▸ Work to complete
Return all of the entries below, word for word. Omit each picture.

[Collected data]

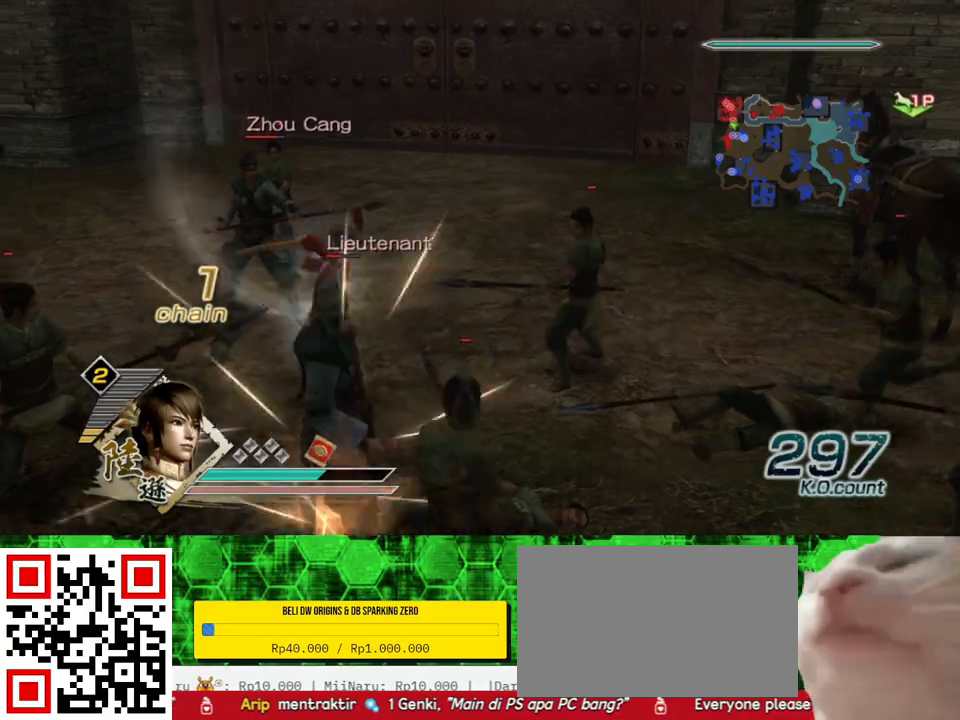
{"buttons": [], "left_stick": "up-left", "right_stick": "center", "events": [[33, "X", "up"], [67, "X", "down"], [100, "X", "up"], [133, "X", "down"], [167, "X", "up"], [333, "X", "down"], [433, "X", "up"]]}
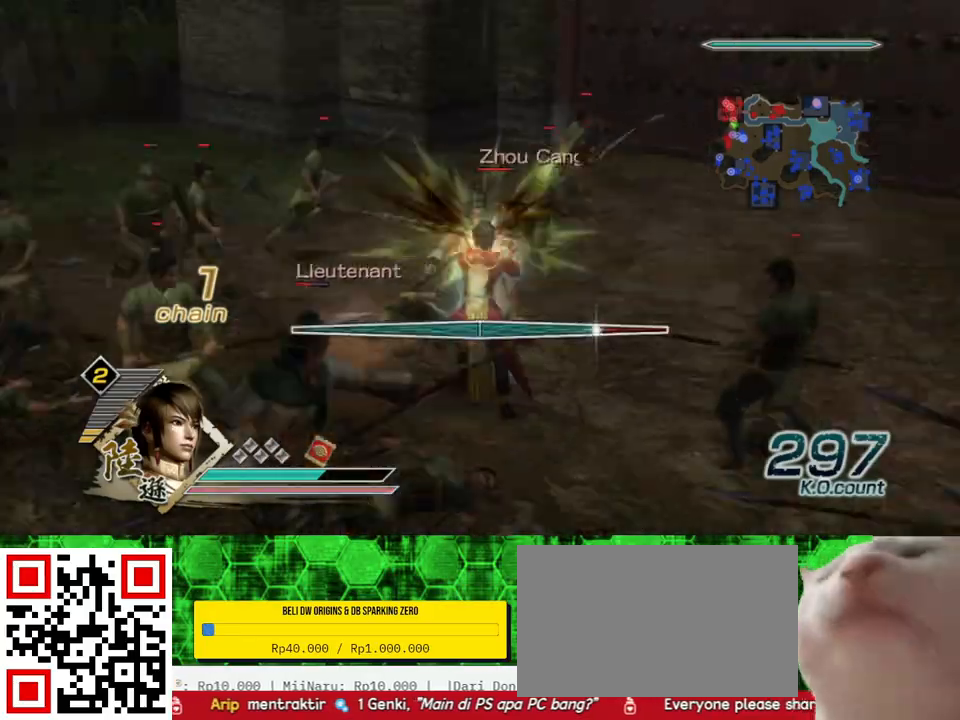
{"buttons": [], "left_stick": "center", "right_stick": "center", "events": [[67, "Y", "down"], [167, "Y", "up"], [267, "Y", "down"], [267, "left_stick", "up"], [333, "Y", "up"], [400, "X", "down"], [433, "X", "up"], [467, "X", "down"], [500, "X", "up"], [500, "left_stick", "center"]]}
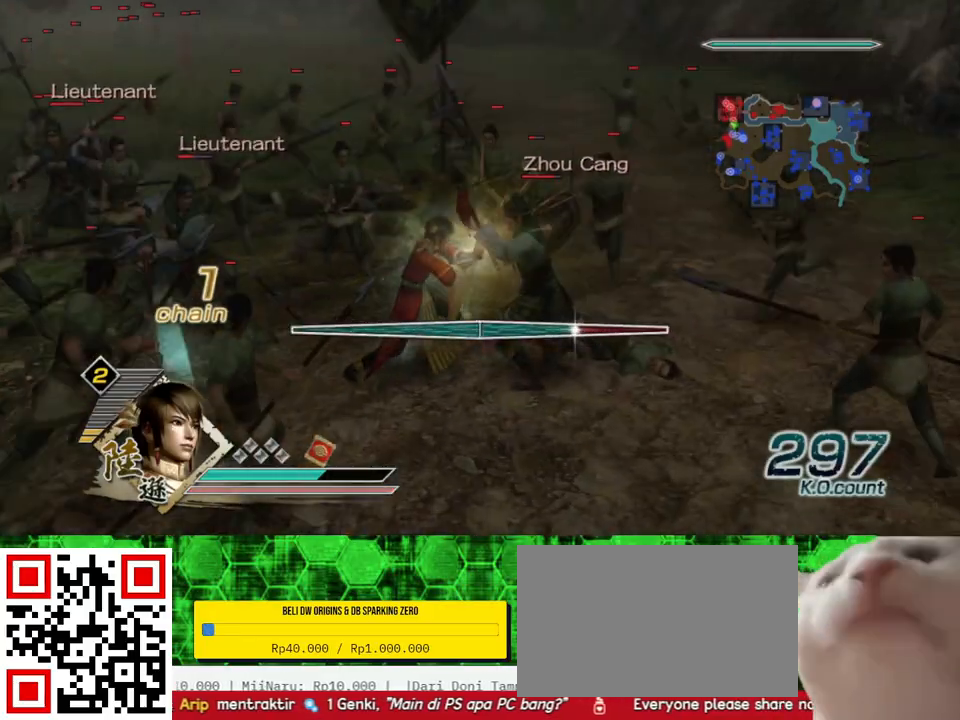
{"buttons": ["X"], "left_stick": "center", "right_stick": "center", "events": [[33, "X", "down"], [67, "X", "up"], [100, "X", "down"], [133, "X", "up"], [167, "X", "down"], [200, "X", "up"], [233, "X", "down"], [267, "X", "up"], [300, "X", "down"], [333, "X", "up"], [367, "X", "down"], [400, "X", "up"], [433, "X", "down"], [467, "X", "up"], [500, "X", "down"]]}
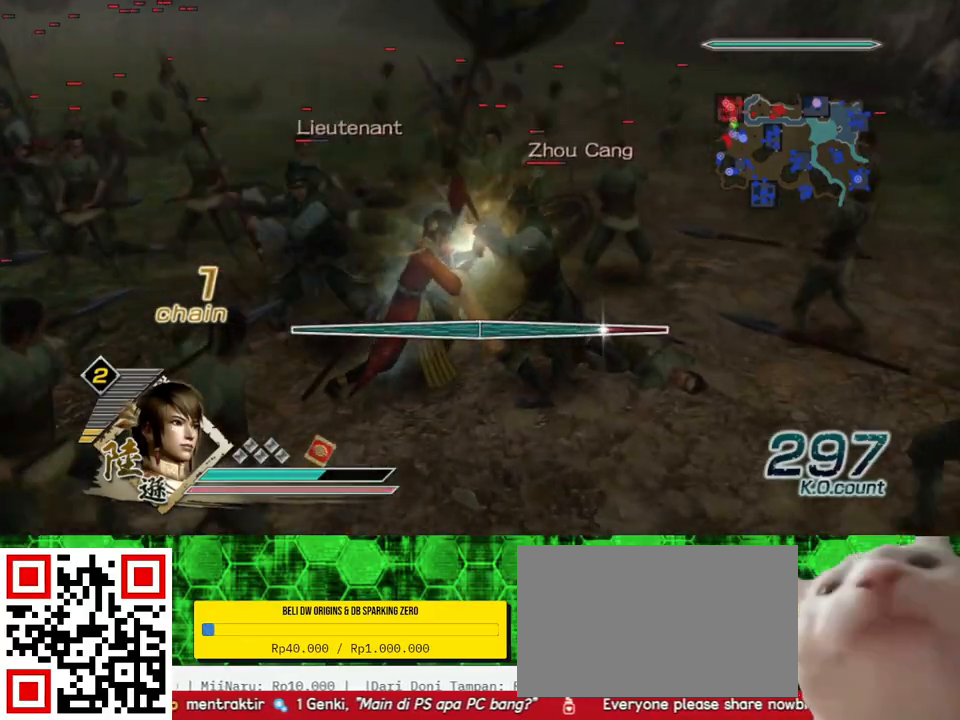
{"buttons": [], "left_stick": "center", "right_stick": "center", "events": [[33, "X", "up"], [67, "X", "down"], [100, "X", "up"], [133, "X", "down"], [167, "X", "up"], [200, "X", "down"], [233, "X", "up"], [267, "X", "down"], [300, "X", "up"], [333, "X", "down"], [367, "X", "up"], [400, "X", "down"], [433, "X", "up"], [467, "X", "down"], [500, "X", "up"]]}
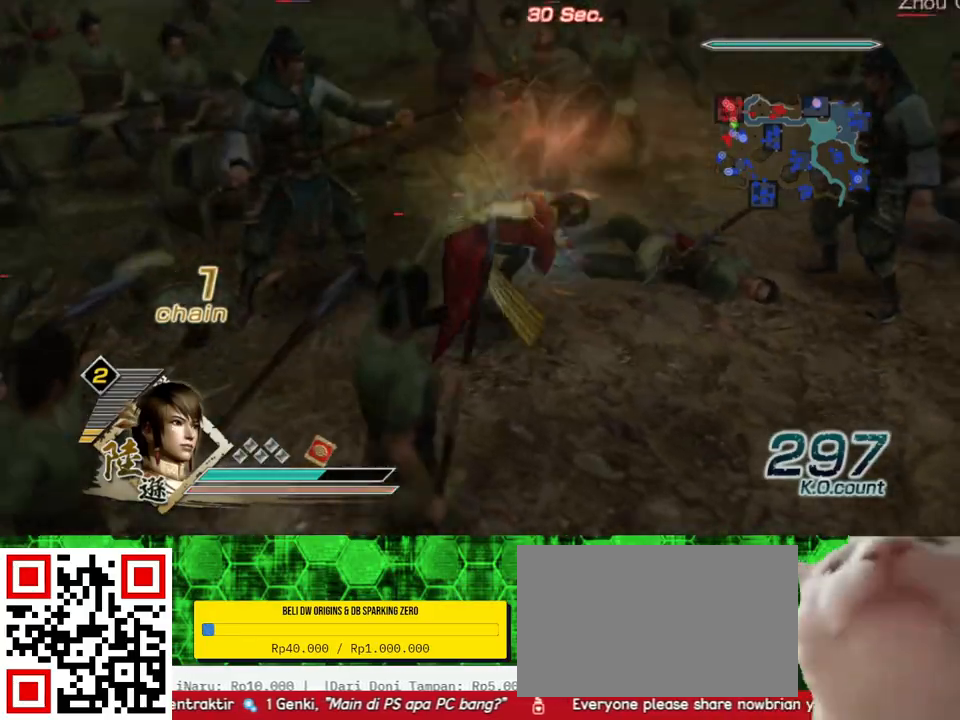
{"buttons": ["X"], "left_stick": "center", "right_stick": "center", "events": [[33, "X", "down"], [67, "X", "up"], [100, "X", "down"], [133, "X", "up"], [167, "X", "down"], [200, "X", "up"], [233, "X", "down"], [267, "X", "up"], [300, "X", "down"], [333, "X", "up"], [367, "X", "down"], [400, "X", "up"], [433, "X", "down"], [467, "X", "up"], [500, "X", "down"]]}
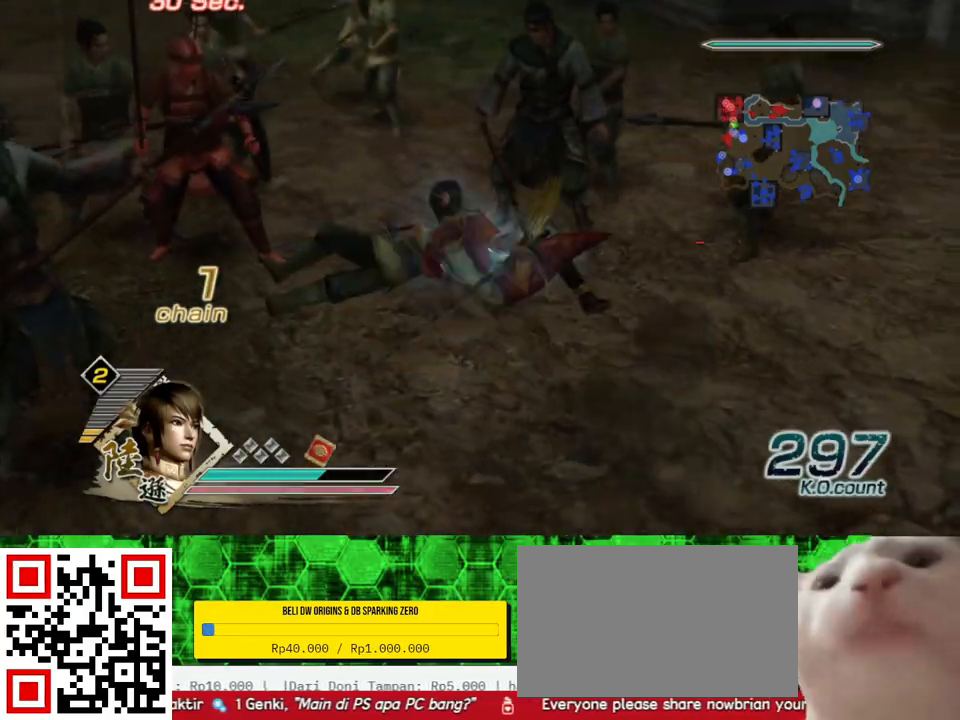
{"buttons": [], "left_stick": "center", "right_stick": "center", "events": [[33, "X", "up"], [67, "X", "down"], [100, "X", "up"], [133, "X", "down"], [167, "X", "up"], [200, "X", "down"], [233, "X", "up"], [267, "X", "down"], [300, "X", "up"], [333, "X", "down"], [367, "X", "up"], [400, "X", "down"], [433, "X", "up"], [467, "X", "down"], [500, "X", "up"]]}
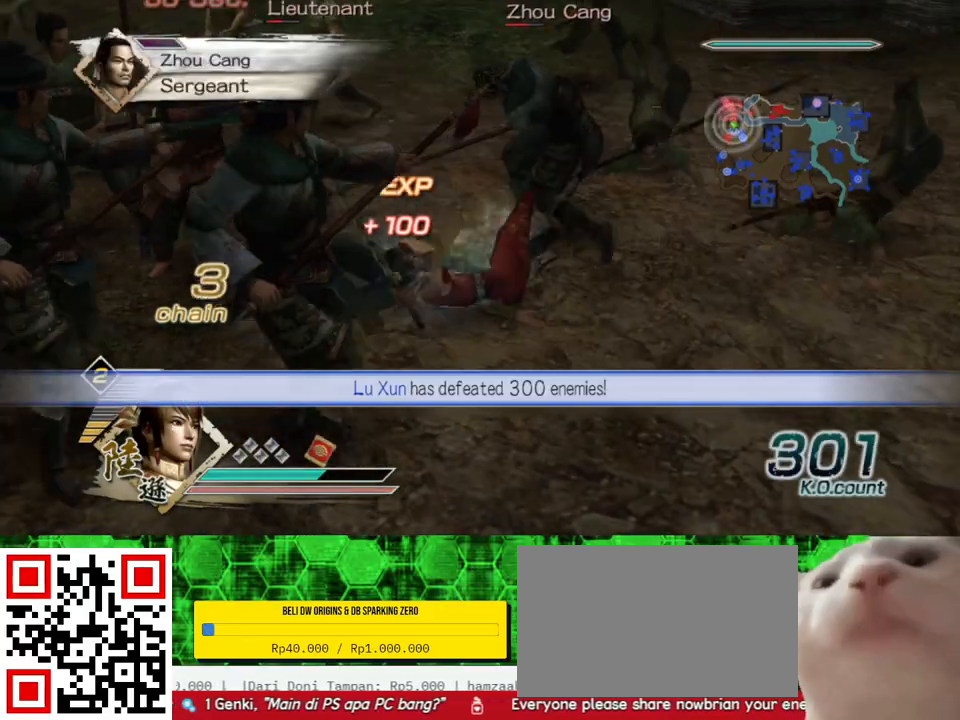
{"buttons": ["X"], "left_stick": "up-right", "right_stick": "center", "events": [[33, "X", "down"], [67, "X", "up"], [100, "X", "down"], [133, "X", "up"], [167, "X", "down"], [200, "X", "up"], [233, "X", "down"], [267, "X", "up"], [267, "left_stick", "up-right"], [300, "X", "down"], [333, "X", "up"], [367, "X", "down"], [433, "X", "up"], [500, "X", "down"]]}
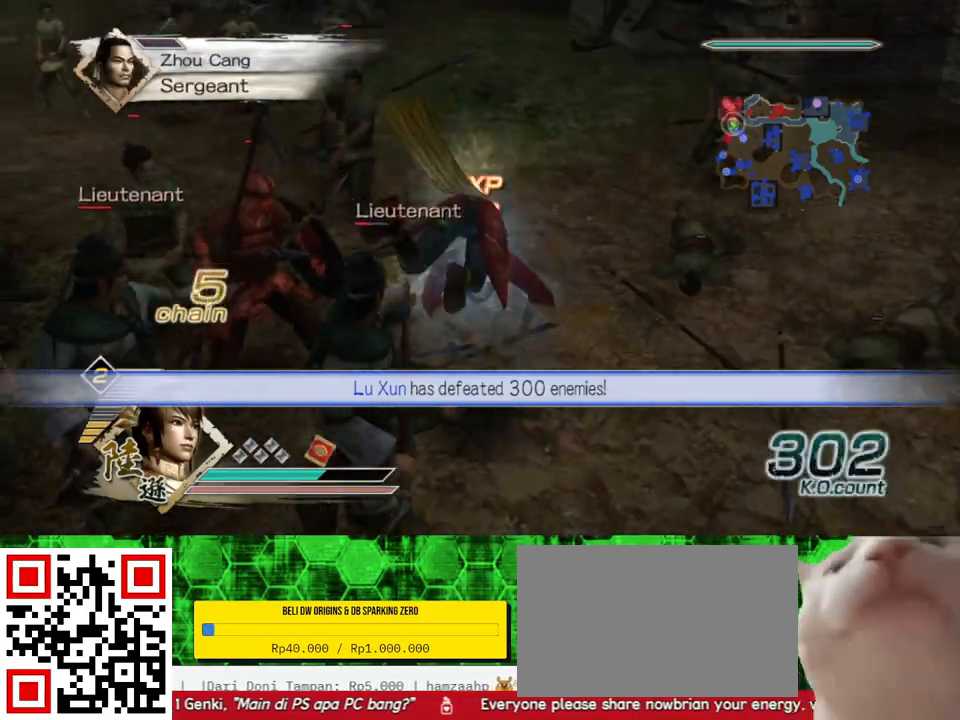
{"buttons": [], "left_stick": "up-right", "right_stick": "center", "events": [[33, "X", "up"], [67, "X", "down"], [133, "X", "up"], [167, "X", "down"], [200, "X", "up"]]}
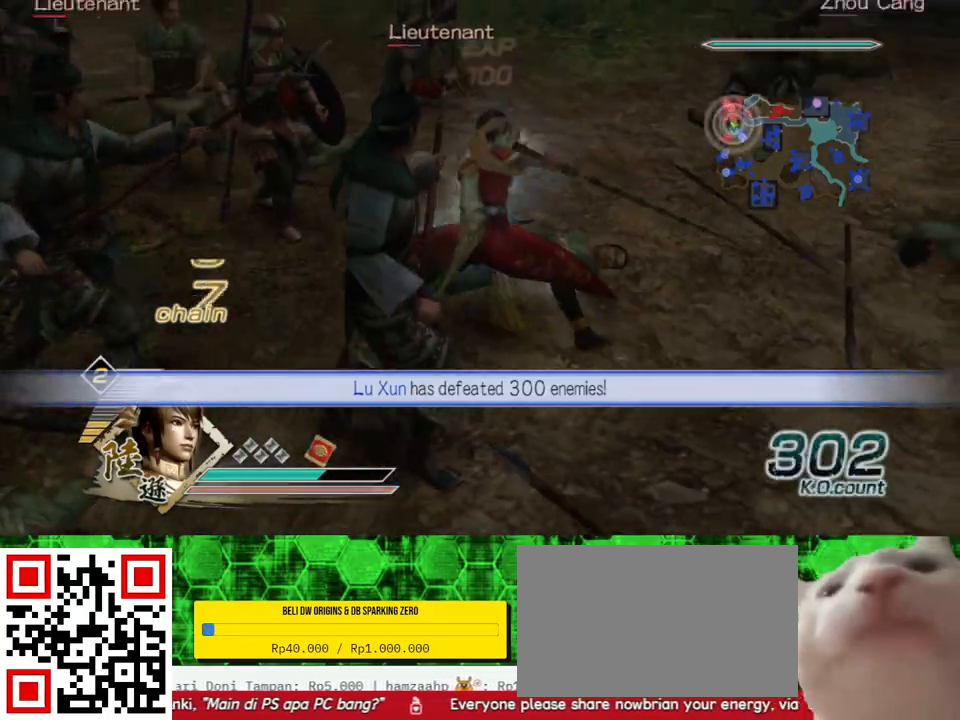
{"buttons": [], "left_stick": "up-right", "right_stick": "center", "events": []}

▸ Your response
{"buttons": [], "left_stick": "up-left", "right_stick": "center", "events": [[33, "X", "up"], [67, "X", "down"], [100, "X", "up"], [133, "X", "down"], [167, "X", "up"], [333, "X", "down"], [433, "X", "up"]]}
{"buttons": [], "left_stick": "center", "right_stick": "center", "events": [[67, "Y", "down"], [167, "Y", "up"], [267, "Y", "down"], [267, "left_stick", "up"], [333, "Y", "up"], [400, "X", "down"], [433, "X", "up"], [467, "X", "down"], [500, "X", "up"], [500, "left_stick", "center"]]}
{"buttons": ["X"], "left_stick": "center", "right_stick": "center", "events": [[33, "X", "down"], [67, "X", "up"], [100, "X", "down"], [133, "X", "up"], [167, "X", "down"], [200, "X", "up"], [233, "X", "down"], [267, "X", "up"], [300, "X", "down"], [333, "X", "up"], [367, "X", "down"], [400, "X", "up"], [433, "X", "down"], [467, "X", "up"], [500, "X", "down"]]}
{"buttons": [], "left_stick": "center", "right_stick": "center", "events": [[33, "X", "up"], [67, "X", "down"], [100, "X", "up"], [133, "X", "down"], [167, "X", "up"], [200, "X", "down"], [233, "X", "up"], [267, "X", "down"], [300, "X", "up"], [333, "X", "down"], [367, "X", "up"], [400, "X", "down"], [433, "X", "up"], [467, "X", "down"], [500, "X", "up"]]}
{"buttons": ["X"], "left_stick": "center", "right_stick": "center", "events": [[33, "X", "down"], [67, "X", "up"], [100, "X", "down"], [133, "X", "up"], [167, "X", "down"], [200, "X", "up"], [233, "X", "down"], [267, "X", "up"], [300, "X", "down"], [333, "X", "up"], [367, "X", "down"], [400, "X", "up"], [433, "X", "down"], [467, "X", "up"], [500, "X", "down"]]}
{"buttons": [], "left_stick": "center", "right_stick": "center", "events": [[33, "X", "up"], [67, "X", "down"], [100, "X", "up"], [133, "X", "down"], [167, "X", "up"], [200, "X", "down"], [233, "X", "up"], [267, "X", "down"], [300, "X", "up"], [333, "X", "down"], [367, "X", "up"], [400, "X", "down"], [433, "X", "up"], [467, "X", "down"], [500, "X", "up"]]}
{"buttons": ["X"], "left_stick": "up-right", "right_stick": "center", "events": [[33, "X", "down"], [67, "X", "up"], [100, "X", "down"], [133, "X", "up"], [167, "X", "down"], [200, "X", "up"], [233, "X", "down"], [267, "X", "up"], [267, "left_stick", "up-right"], [300, "X", "down"], [333, "X", "up"], [367, "X", "down"], [433, "X", "up"], [500, "X", "down"]]}
{"buttons": [], "left_stick": "up-right", "right_stick": "center", "events": [[33, "X", "up"], [67, "X", "down"], [133, "X", "up"], [167, "X", "down"], [200, "X", "up"]]}
{"buttons": [], "left_stick": "up-right", "right_stick": "center", "events": []}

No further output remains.